-------- TEXT SEGMENT

3.3 Interpolations.jl
We could implement linear interpolation by hand—find the interval, compute the weight, take the weighted average. But Julia’s Interpolations.jl package does all of this automatically and returns an object with clean call syntax that behaves like a function:
# Known grid points
k_demo = [1.0, 2.0, 3.0, 4.0, 5.0]
V_demo = [0.0, 0.7, 1.2, 1.5, 1.6]
V_itp = linear_interpolation(k_demo, V_demo)5-element extrapolate(interpolate((::Vector{Float64},), ::Vector{Float64}, Gridded(Linear())), Throw()) with element type Float64:
0.0
0.7
1.2
1.5
1.6
The object V_itp behaves like a function: call it with any \(k'\) to get an interpolated value.
V_itp(2.0) # exact grid point → 0.70.7
V_itp(2.5) # midpoint → (0.7 + 1.2)/2 = 0.950.95
V_itp(2.7) # arbitrary point → 0.3×0.7 + 0.7×1.2 = 1.051.05
linear_interpolation(xs, ys) returns a callable object. Writing V_itp(k') is just like calling a function: clean, readable, and exactly what we need inside an optimizer that tries many candidate \(k'\) values.
We can visualize the interpolation object over a fine grid using broadcasting:
k_fine = LinRange(1.0, 5.0, 200)
plot(k_fine, V_itp.(k_fine), linewidth=2, color=:steelblue,
label="V_itp(k)", legend=:bottomright, size=(700, 400))
scatter!(k_demo, V_demo, markersize=8, color=:red, label="Grid points")
xlabel!("k")
ylabel!("V(k)")
title!("Linear Interpolation in Action")The interpolation connects the dots with straight line segments. With more grid points, the piecewise-linear approximation better captures curvature. For smooth economic functions, 100–500 grid points typically give excellent accuracy.
4 Solving the RBC Model
4.1 Value Function Iteration
We solve the planner’s Bellman equation using value function iteration (VFI), the same approach we used for the McCall and Rust models. The key difference is that the continuous capital state requires interpolation at every step. The algorithm is:
- Start with an initial guess \(V^0(k, z) = 0\) for all \((k, z)\)

----------------
-------- DATA

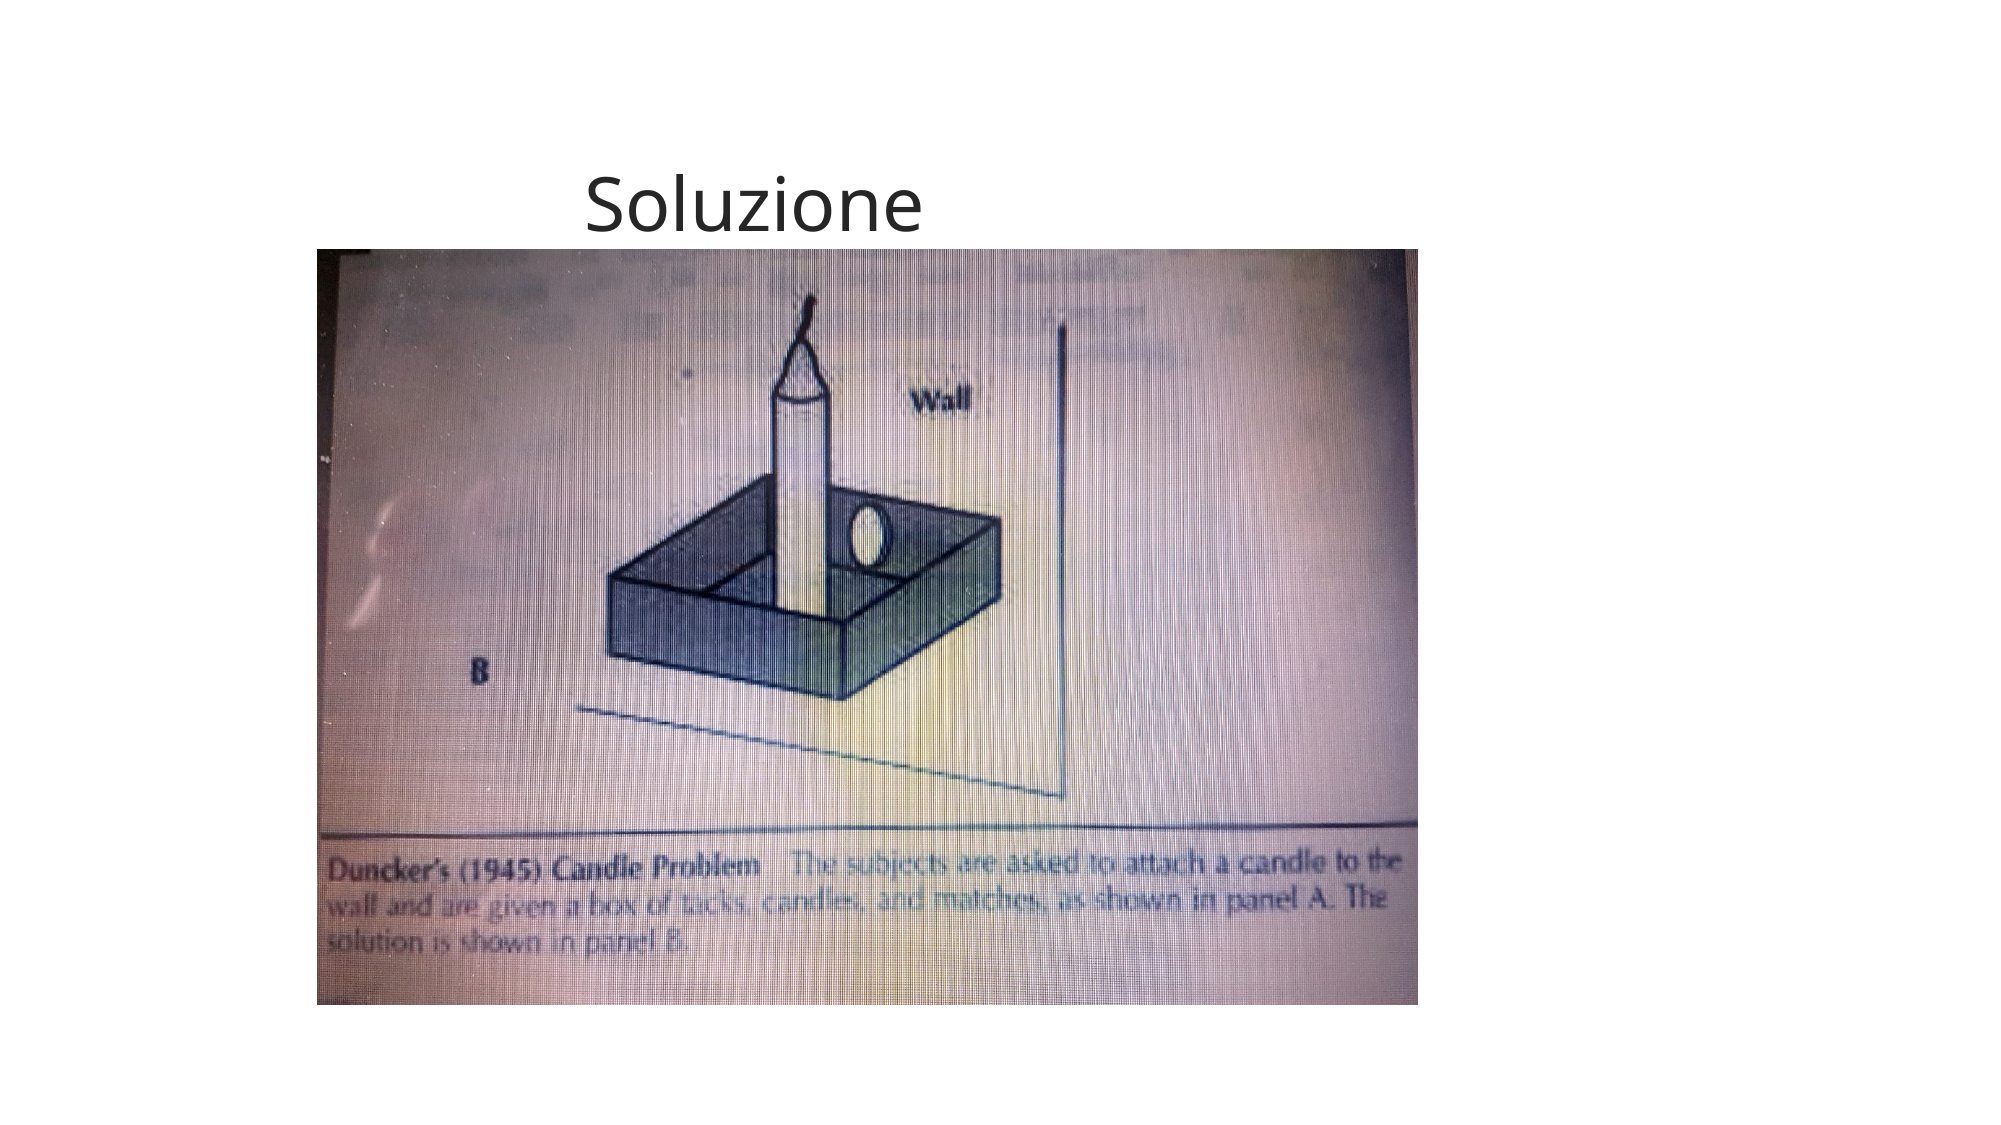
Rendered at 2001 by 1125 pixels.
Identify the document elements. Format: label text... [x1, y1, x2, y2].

picture [317, 249, 1418, 1005]
title Soluzione [569, 102, 1651, 313]
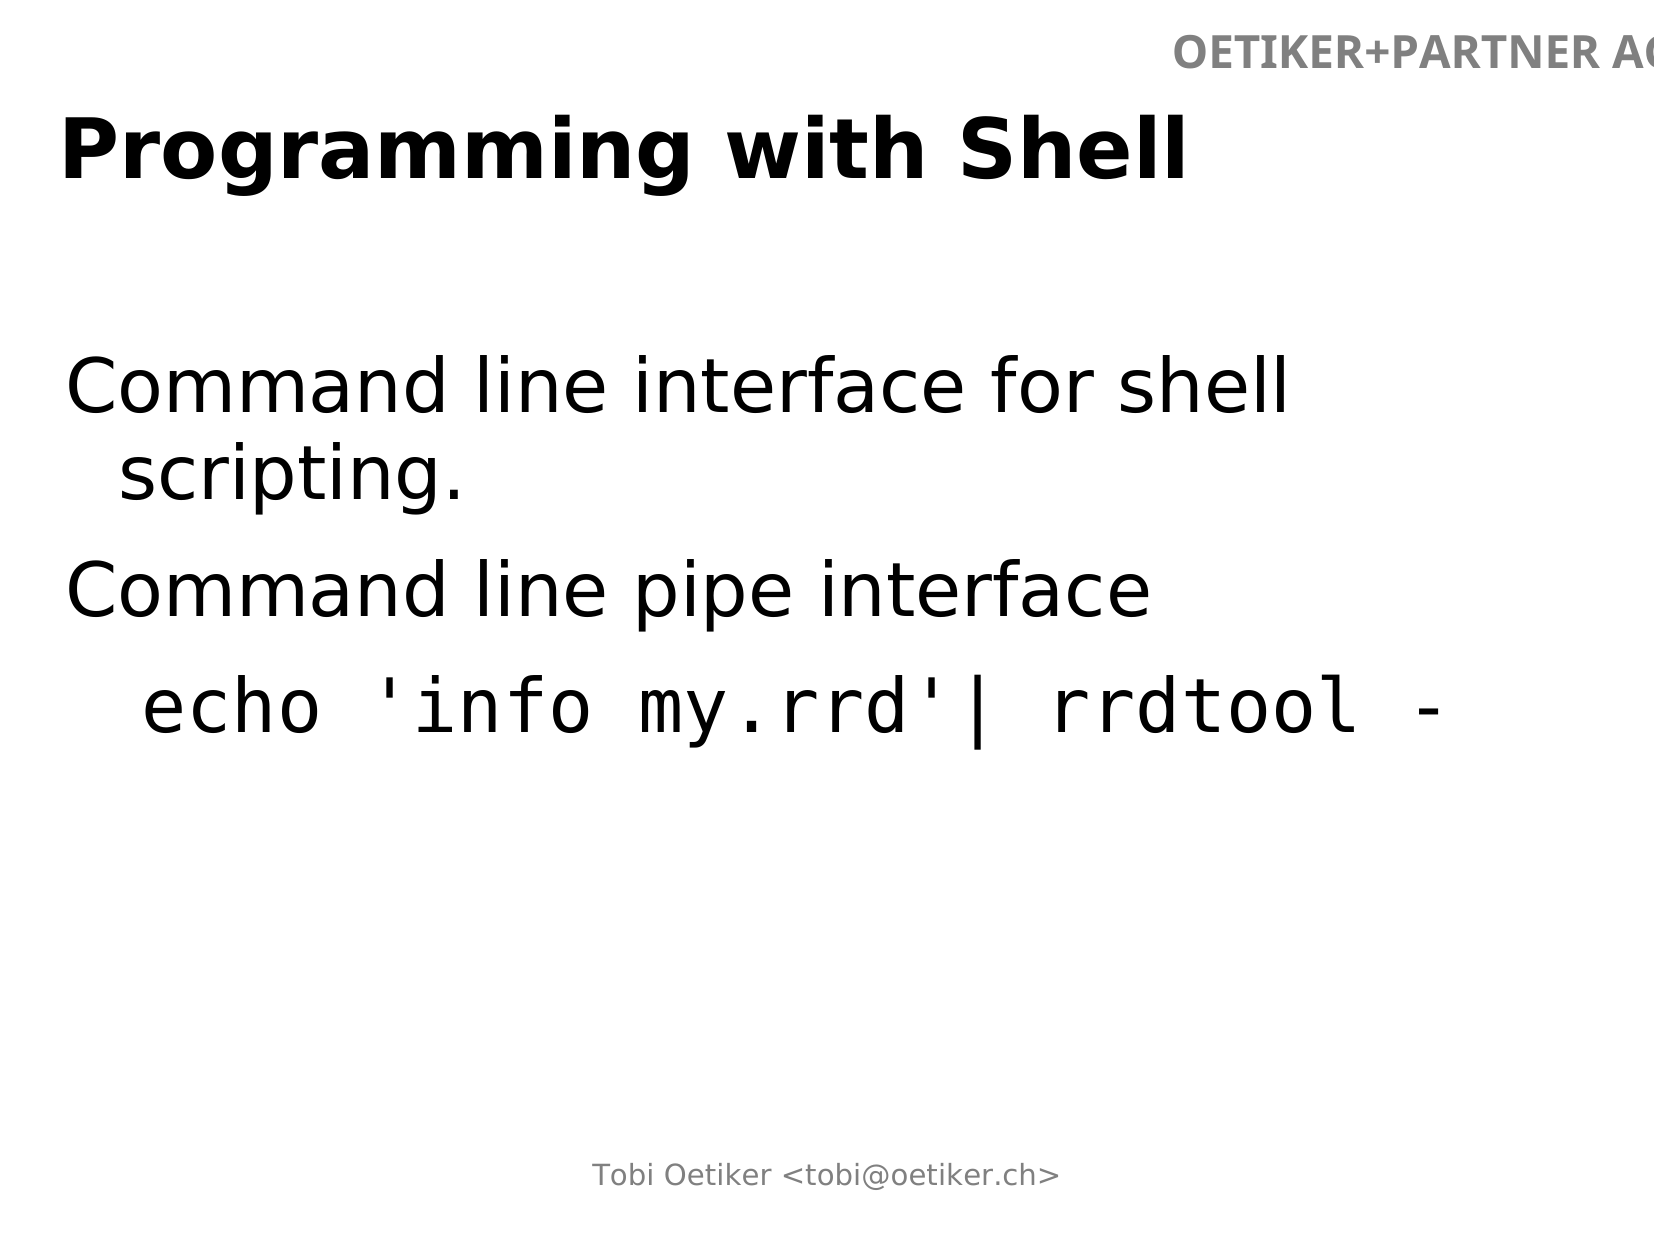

----------------

#### [REQUIREMENT]
Could you extend the Julia tutorial on interpolation and solving the RBC model, picking up right after its last line about starting with an initial guess of zero?

#### [RESULT OF THIS TASK]
- For each grid point \((k_i, z_j)\), find \(k'\) that maximizes \[\log\bigl(z_j k_i^\alpha + (1-\delta)k_i - k'\bigr) + \beta \sum_m P_{jm} V^n(k', z_m)\] using linear interpolation to evaluate \(V^n(k', z_m)\) at non-grid values of \(k'\)
- Repeat until \(\|V^{n+1} - V^n\|_\infty < \text{tol}\)
In step 2, the optimizer tries many candidate \(k'\) values. Most will not be on our grid. Linear interpolation lets us evaluate the continuation value \(V(k', z')\) for any \(k'\).
4.2 Solving for the Optimal Policy at a Single State
The core building block of our solver is the function optimal_policy. This function takes a single state (current capital \(k\) and current productivity index iz) along with the current value function (stored as interpolation objects V_itp), and finds the optimal savings \(k'\) that maximizes the right-hand side of the Bellman equation at that state.
Think of it this way: for each point \((k_i, z_j)\) on our grid, we need to solve a one-dimensional optimization problem. The planner has total resources \(z_j k_i^\alpha + (1-\delta)k_i\) and must split them between consumption today and capital tomorrow. optimal_policy solves this split for a single \((k, z)\) pair.
The first step is computing total available resources:
function optimal_policy(m, k, iz, V_itp)
(; β, α, δ, z_grid, P_z, N_z, k_grid) = m
z = z_grid[iz]
budget = z * k^α + (1 - δ) * k # y + undepreciated k
# ...
endbudget is the maximum the planner could carry forward to next period (setting \(c = 0\)). Any feasible \(k'\) must satisfy \(k' < \text{budget}\).
For a candidate \(k'\), the planner’s payoff is:
function obj(kp)
c = budget - kp # consumption = what's left
c <= 0 && return 1e10 # infeasible: penalty
EV = sum(P_z[iz, jz] * V_itp[jz](kp) for jz in 1:N_z) # E[V(k', z')]
return -(log(c) + β * EV) # negative (we minimize)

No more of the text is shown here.